My nightmare future would be that envisaged by Steven Spielberg in his film Minority Report, where Tom Cruise's character, cop John Anderton, gets personally targeted by billboards as he is walking through the city's underground system. Here and there are devices which scan his retina, meaning that each poster he passes is aware of who he is, what he does and his entire purchase history.

As he walks along, disembodied Mad Men voices say things like: "Hey, John Anderton, you look like you could use a Guinness!" or "Hey, John Anderton, it must be time for you to buy some more coffee!"

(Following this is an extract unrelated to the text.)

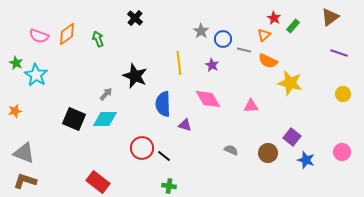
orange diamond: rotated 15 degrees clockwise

Anderton doesn't even react to the soliciting, as he is probably used to it. But the very thought of this makes me want to go and live in a cave in the Arctic Circle. But, as sure as peanuts are peanuts, this is the future. In years to come, placing a payday lender next to a bookies will seem gauche and clunky; far too obvious. I would expect that, in the future, the payday lender will give you a voucher for a £10 bet with every loan taken out, as long as you go to the bookies next door. Likewise, the bookies will suggest a horse you may want to bet on, as its jockey went to your school or the nag shares the same name as your childhood dog.